— На окопы меня мобилизуют, вот какое дело.
Нина обмерла.
— Надолго?
— Сказывали, на месяц, а там кто знает…
Нина посмотрела на сына, он сидел в подушках, играл алюминиевой шумовкой. Как же мы будем одни? — подумала она.
— Вот печаль, топка кончается… В случае чего круши забор да топи. Экая долгая зима, будь она неладна…
Зашла Ипполитовна, принесла новость: Клавдия уезжает.
— Куда ж она с эдаким-то выводком?
Ипполитовна присела, не раздеваясь, рассказала: кавалера Клавдиного «замели», а у Клавки обыск делали, вот она и едет с испугу в Пугачев, там у нее мать и сестра.
— Обыск? Да что у ей искать, кроме детей и вшей?
— Вы же ей нагадали «престиж» от казенного короля, помните? — сказала Нина.
— Болтай! Это я для страху, чтоб побереглась да кавалеров своих гнала…
Они скучно сидели кто где, на столе теплился фитилек коптилки, где-то далеко заныли сирены. Нина взяла сына, повязала платком, посадила себе на колени.
— Летит проклятый! — Ипполитовна выпростала из-под платка ухо, прислушалась. Евгения Ивановна посмотрела на нее.
— На окопы еду, Политивна, ты тут за моими присмотри.
Нину охватила тоска. Такой неудачный выдался день: и на базаре обманули, и тетя Женя уезжает, и этот вой сирены… И где брать грудное молоко, если Клавдия уедет?
— Нечто и заводских посылают?
— Конторских да нас. Не у станков ведь стоим. Топки у меня мало, вот беда.

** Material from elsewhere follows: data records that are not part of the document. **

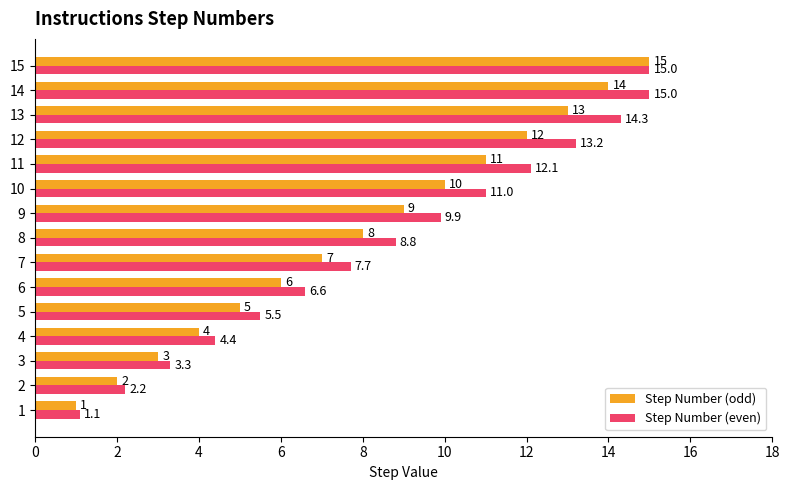

At which label is Step Number (even) closest to 8?

7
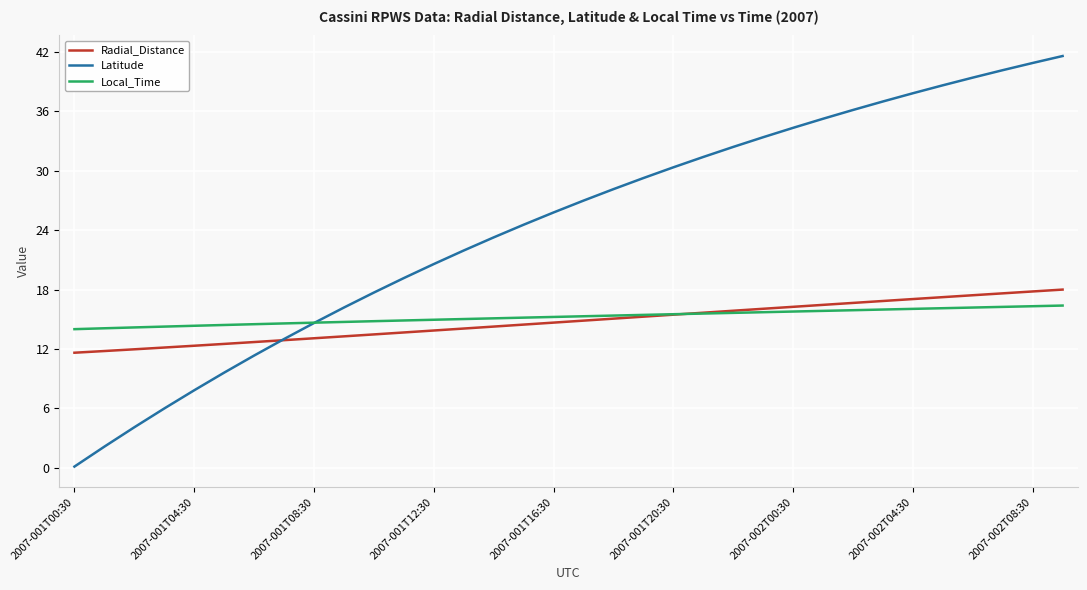

Which series has the widest spread of values?

Latitude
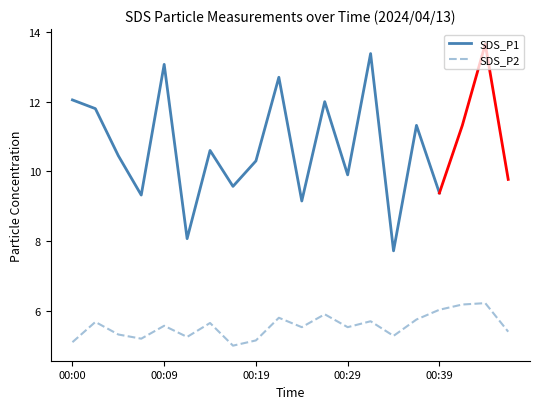

Which label corresponds to the largest value in the chart?

00:43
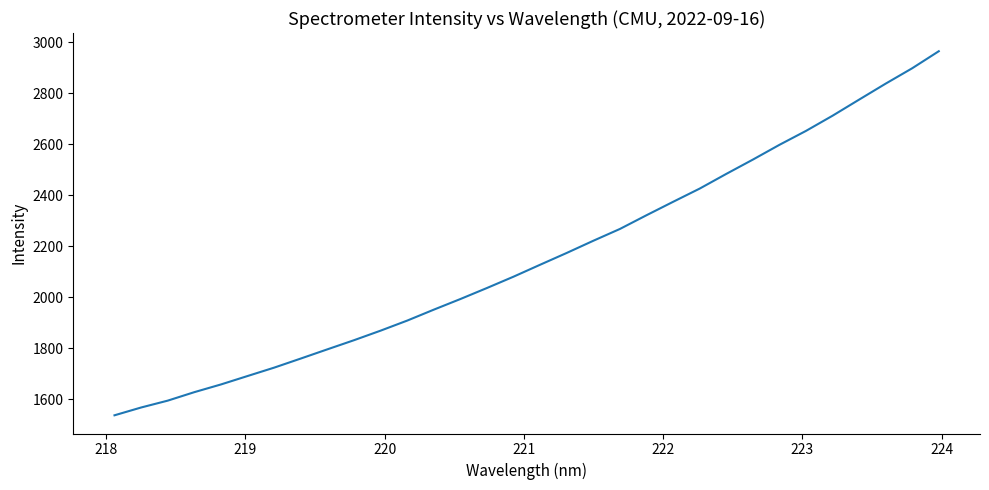

Does the chart have visible grid lines?

No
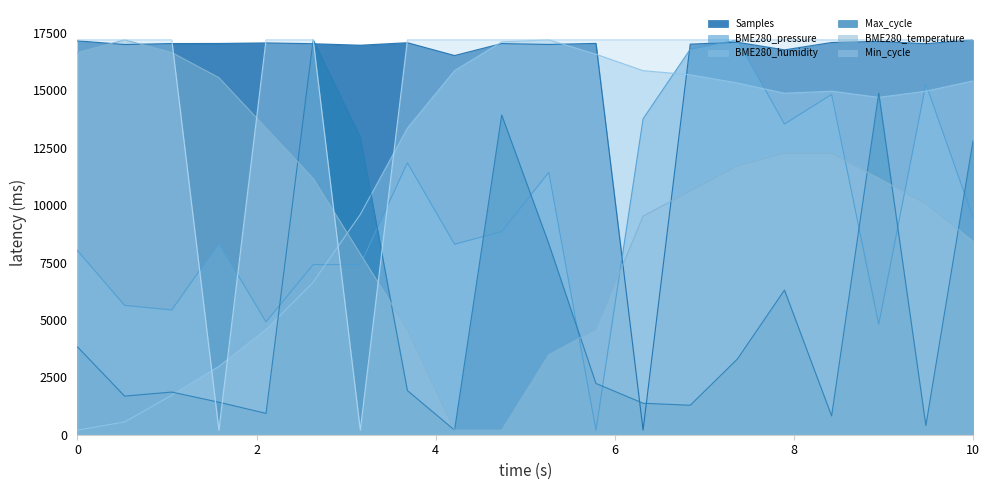

After their last crossing, which series has the higher values: BME280_humidity or BME280_pressure?

BME280_humidity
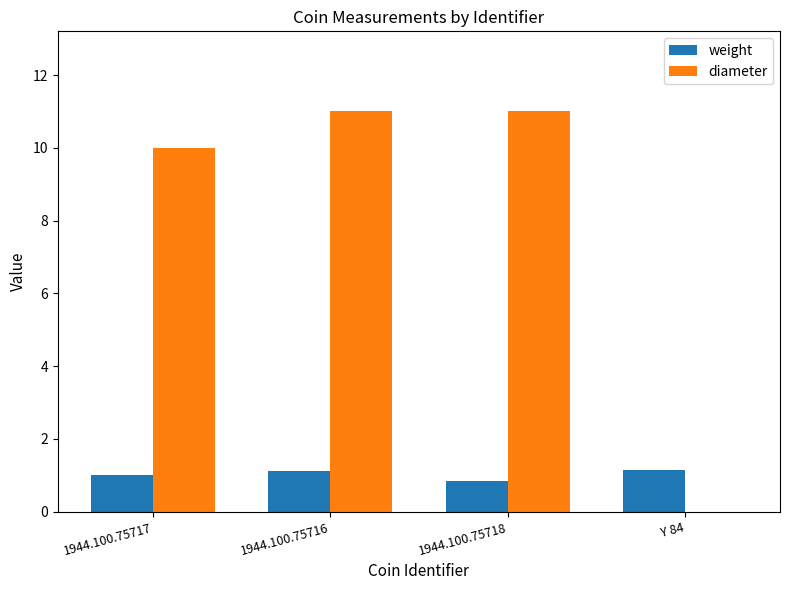

What is the maximum value for diameter?

11.0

— А я уж давно полешками побираюсь, — вздохнула Ипполитовна.
Тоскливо и скучно было так сидеть, не слышалось обычной воркотни Евгении Ивановны, не журчал смех Ипполитовны, фитилек освещал кусок стола, но был так мал и слаб, что не давал даже тени. Где-то далеко ухали зенитки, домик вздрагивал, в стенах, меж досок, осыпался шлак, и казалось кто-то скребется там, пытаясь прогрызться в комнату.
35
По вечерам она подсаживалась к плите и, сунув ногу в духовку, шила при свете коптилки и прислушивалась к всхлипам уснувшего сына. Витюшка маялся животиком, и Нина только сейчас поняла, что значит жить такому малышу совсем без грудного молока. Ипполитовна обегала всю Глеб-порт-маньчжурию в поисках кормящих матерей, раза два приносила по полстакана, а больше ей не давали: самим мало.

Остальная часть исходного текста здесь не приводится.